**About this exercise**
Within the data that follows, set down exactly the lines from the one containing "as well as the" through the one containing "return address.", both ends included.

**Recorded data**
*** Block opens ***

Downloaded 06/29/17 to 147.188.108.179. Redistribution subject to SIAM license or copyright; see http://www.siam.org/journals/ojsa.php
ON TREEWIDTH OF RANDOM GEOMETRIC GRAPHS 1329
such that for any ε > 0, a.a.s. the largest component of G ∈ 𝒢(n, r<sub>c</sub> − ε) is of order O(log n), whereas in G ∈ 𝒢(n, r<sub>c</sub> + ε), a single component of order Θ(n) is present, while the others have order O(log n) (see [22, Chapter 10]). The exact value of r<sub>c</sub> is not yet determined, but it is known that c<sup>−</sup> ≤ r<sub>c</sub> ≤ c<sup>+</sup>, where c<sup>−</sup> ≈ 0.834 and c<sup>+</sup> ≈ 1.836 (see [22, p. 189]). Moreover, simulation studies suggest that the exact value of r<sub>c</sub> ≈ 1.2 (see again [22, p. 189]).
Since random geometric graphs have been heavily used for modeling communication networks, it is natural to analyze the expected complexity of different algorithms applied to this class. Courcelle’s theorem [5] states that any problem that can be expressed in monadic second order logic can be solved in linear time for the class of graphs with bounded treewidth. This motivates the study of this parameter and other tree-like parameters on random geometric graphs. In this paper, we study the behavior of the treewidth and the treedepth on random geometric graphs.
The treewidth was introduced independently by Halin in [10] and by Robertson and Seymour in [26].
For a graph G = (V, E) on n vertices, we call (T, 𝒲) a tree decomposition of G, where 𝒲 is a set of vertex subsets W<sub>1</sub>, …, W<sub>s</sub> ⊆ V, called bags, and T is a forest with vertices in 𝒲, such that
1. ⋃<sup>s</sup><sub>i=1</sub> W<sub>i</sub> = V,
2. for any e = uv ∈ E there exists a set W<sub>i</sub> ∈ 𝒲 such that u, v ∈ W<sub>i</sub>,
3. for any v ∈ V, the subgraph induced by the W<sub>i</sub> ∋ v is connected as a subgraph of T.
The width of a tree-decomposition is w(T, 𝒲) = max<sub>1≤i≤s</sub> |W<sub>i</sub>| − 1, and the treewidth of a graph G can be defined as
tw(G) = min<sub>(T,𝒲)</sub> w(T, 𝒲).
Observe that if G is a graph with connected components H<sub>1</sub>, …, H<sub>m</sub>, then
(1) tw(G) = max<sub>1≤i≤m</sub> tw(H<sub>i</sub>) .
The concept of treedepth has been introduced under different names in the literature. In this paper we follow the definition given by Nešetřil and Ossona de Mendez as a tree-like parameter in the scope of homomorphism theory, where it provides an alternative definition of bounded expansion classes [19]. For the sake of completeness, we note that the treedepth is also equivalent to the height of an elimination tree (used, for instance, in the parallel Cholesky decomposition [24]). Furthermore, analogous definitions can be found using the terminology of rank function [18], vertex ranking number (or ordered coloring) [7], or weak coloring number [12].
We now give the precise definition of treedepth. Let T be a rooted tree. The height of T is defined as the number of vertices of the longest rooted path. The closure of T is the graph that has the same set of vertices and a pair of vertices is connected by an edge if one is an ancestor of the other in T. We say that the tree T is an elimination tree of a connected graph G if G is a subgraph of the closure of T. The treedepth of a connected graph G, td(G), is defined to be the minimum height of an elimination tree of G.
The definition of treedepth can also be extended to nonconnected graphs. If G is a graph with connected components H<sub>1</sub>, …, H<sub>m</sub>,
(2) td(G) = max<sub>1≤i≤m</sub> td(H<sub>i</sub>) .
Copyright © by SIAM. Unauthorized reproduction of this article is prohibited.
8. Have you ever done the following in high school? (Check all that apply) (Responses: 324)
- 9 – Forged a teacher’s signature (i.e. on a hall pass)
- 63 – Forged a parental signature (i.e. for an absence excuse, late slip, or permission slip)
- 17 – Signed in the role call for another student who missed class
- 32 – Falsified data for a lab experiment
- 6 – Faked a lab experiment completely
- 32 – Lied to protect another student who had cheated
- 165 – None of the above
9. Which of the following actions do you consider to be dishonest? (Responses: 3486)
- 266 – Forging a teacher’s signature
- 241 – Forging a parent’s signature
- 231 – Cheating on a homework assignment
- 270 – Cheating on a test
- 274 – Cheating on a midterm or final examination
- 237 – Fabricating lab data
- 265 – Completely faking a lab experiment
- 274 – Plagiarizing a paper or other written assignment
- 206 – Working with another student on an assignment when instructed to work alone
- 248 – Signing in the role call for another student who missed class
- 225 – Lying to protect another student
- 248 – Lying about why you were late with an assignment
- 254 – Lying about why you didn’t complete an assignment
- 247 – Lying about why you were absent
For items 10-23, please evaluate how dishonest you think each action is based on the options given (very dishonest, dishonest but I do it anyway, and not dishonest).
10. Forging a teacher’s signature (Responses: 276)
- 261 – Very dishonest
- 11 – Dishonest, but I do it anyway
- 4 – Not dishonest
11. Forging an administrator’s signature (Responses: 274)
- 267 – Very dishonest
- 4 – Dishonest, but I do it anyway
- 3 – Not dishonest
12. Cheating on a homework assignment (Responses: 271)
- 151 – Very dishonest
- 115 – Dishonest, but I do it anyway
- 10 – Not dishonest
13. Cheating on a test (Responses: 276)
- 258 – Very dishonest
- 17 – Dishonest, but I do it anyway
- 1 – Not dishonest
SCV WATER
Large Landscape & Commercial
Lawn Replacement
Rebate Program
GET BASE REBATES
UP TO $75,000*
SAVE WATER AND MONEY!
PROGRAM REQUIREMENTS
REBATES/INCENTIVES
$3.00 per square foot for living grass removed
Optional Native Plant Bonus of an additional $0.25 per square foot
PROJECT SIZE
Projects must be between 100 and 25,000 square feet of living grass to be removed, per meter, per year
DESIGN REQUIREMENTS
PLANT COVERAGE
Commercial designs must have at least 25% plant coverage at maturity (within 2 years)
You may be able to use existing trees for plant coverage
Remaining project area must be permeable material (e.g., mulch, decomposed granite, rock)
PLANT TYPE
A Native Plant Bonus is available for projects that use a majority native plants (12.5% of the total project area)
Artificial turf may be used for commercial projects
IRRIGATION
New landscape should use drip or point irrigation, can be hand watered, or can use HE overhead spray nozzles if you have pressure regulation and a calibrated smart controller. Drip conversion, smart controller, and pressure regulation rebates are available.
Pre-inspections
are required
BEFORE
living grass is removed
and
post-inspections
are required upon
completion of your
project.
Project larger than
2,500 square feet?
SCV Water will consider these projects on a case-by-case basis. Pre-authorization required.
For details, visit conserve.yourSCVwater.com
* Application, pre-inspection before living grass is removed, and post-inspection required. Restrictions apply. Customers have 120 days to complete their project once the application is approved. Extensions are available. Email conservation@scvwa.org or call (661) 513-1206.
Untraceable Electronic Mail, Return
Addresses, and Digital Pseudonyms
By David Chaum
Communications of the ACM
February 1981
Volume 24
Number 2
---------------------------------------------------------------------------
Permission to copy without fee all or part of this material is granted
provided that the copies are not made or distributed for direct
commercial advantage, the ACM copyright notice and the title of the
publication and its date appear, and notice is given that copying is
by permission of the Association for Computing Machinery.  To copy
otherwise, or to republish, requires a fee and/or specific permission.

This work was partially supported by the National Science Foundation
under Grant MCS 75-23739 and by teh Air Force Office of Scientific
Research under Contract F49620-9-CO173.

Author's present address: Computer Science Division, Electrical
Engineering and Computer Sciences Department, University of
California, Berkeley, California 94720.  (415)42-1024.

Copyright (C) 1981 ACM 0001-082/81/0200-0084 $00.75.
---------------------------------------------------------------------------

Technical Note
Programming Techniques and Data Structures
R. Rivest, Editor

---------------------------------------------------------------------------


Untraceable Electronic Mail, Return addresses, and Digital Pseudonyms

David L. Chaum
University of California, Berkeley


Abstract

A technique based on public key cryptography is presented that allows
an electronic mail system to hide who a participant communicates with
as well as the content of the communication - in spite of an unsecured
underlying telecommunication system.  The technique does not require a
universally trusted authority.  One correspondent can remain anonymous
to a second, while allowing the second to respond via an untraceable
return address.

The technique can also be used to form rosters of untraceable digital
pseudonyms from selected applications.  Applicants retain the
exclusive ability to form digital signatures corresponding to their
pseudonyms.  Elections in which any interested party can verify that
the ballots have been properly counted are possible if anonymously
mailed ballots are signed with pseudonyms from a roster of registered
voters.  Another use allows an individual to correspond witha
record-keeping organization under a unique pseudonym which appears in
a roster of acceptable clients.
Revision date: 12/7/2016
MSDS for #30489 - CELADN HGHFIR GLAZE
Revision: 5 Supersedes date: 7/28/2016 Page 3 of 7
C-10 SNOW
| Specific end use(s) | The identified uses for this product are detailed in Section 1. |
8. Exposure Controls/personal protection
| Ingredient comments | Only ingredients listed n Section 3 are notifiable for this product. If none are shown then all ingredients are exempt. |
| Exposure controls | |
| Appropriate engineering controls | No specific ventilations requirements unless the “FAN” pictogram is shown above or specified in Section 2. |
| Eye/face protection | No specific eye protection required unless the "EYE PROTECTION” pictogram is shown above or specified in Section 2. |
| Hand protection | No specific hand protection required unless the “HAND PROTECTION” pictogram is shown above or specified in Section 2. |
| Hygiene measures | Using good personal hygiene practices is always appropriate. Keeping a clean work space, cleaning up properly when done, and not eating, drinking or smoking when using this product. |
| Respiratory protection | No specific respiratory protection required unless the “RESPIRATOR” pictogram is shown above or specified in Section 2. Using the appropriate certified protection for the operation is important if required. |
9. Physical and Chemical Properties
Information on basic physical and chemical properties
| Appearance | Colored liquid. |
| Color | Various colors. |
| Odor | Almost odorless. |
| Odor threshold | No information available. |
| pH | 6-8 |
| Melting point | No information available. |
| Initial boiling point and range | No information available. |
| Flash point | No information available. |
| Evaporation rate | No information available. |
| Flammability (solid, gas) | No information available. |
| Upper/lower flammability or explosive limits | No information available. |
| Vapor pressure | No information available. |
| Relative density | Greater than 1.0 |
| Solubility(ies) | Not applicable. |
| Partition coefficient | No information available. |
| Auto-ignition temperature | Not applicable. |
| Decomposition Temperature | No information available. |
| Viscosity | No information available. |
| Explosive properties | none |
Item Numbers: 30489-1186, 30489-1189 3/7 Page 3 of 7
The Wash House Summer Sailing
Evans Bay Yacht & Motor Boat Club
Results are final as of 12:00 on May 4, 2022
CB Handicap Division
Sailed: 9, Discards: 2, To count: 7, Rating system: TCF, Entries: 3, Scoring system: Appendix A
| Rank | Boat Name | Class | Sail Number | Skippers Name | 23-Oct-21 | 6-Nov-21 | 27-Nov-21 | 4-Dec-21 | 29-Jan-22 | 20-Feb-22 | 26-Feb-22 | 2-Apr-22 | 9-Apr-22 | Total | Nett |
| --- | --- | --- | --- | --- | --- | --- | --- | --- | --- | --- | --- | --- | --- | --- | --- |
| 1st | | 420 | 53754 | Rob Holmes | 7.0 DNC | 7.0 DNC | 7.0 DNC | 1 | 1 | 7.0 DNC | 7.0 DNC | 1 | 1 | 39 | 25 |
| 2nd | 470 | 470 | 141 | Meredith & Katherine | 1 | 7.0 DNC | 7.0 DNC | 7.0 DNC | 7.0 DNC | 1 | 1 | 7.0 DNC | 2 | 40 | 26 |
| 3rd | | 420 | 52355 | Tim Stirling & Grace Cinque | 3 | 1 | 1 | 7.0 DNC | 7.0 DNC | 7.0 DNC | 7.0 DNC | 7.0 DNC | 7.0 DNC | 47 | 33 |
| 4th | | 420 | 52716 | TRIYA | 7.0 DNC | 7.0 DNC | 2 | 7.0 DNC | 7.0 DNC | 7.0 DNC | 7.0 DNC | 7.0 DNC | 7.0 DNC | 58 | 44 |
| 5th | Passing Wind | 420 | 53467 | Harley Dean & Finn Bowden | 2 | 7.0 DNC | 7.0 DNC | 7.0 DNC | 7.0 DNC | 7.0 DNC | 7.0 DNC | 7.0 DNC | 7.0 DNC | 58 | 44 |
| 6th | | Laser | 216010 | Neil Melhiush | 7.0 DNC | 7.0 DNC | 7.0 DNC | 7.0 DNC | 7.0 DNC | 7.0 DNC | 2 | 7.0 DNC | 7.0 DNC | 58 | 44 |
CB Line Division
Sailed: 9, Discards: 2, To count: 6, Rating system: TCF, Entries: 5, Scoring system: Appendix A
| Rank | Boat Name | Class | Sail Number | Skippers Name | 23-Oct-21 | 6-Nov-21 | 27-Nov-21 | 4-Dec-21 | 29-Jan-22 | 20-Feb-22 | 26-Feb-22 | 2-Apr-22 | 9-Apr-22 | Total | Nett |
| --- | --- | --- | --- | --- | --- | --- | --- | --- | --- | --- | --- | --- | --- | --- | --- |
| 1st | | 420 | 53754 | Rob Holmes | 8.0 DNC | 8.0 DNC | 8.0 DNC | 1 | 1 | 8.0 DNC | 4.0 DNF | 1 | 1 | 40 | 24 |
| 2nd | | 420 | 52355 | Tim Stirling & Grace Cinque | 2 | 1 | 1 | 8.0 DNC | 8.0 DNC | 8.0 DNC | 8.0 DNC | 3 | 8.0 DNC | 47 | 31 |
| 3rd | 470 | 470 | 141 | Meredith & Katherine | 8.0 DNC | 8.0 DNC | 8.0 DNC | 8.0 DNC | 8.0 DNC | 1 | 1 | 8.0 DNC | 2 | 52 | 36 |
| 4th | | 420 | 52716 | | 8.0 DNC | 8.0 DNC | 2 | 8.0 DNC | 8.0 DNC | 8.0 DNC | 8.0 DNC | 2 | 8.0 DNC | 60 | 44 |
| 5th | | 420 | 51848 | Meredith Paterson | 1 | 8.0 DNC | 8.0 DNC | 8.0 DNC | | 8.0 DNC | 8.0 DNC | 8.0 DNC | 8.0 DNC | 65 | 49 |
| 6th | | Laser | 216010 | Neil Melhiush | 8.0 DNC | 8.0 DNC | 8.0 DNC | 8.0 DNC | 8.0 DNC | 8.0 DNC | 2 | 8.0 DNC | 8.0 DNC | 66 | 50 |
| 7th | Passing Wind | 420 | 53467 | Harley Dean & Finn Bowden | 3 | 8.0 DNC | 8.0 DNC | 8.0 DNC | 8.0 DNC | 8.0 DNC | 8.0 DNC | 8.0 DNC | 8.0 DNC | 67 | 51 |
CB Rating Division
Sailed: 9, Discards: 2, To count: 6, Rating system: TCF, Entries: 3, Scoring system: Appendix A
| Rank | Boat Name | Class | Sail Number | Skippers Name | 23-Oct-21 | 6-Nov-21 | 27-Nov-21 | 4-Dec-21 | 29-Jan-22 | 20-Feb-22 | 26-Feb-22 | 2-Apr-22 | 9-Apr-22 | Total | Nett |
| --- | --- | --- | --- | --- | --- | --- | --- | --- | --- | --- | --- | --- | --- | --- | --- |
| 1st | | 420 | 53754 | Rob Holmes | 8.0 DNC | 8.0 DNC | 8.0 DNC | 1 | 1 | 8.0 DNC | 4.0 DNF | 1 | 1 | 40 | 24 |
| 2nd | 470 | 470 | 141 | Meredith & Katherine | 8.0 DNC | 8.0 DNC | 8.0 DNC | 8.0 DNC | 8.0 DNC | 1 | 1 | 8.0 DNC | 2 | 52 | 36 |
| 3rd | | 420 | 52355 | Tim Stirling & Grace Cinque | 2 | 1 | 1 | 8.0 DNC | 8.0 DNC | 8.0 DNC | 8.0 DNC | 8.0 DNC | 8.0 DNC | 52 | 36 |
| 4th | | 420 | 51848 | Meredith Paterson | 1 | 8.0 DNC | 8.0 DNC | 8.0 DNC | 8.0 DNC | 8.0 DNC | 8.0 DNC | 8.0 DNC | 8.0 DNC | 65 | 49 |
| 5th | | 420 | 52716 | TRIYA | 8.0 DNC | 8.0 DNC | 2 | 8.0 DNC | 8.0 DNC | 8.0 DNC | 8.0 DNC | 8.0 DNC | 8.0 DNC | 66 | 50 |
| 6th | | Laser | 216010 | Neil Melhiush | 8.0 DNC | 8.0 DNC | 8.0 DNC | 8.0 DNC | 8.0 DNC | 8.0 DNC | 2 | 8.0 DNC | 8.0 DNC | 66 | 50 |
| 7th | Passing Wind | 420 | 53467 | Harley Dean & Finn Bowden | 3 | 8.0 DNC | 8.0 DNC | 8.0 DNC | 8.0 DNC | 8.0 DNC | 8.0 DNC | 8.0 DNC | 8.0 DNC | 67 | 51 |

*** Block closes ***

**Completed exercise**
as well as the content of the communication - in spite of an unsecured
underlying telecommunication system.  The technique does not require a
universally trusted authority.  One correspondent can remain anonymous
to a second, while allowing the second to respond via an untraceable
return address.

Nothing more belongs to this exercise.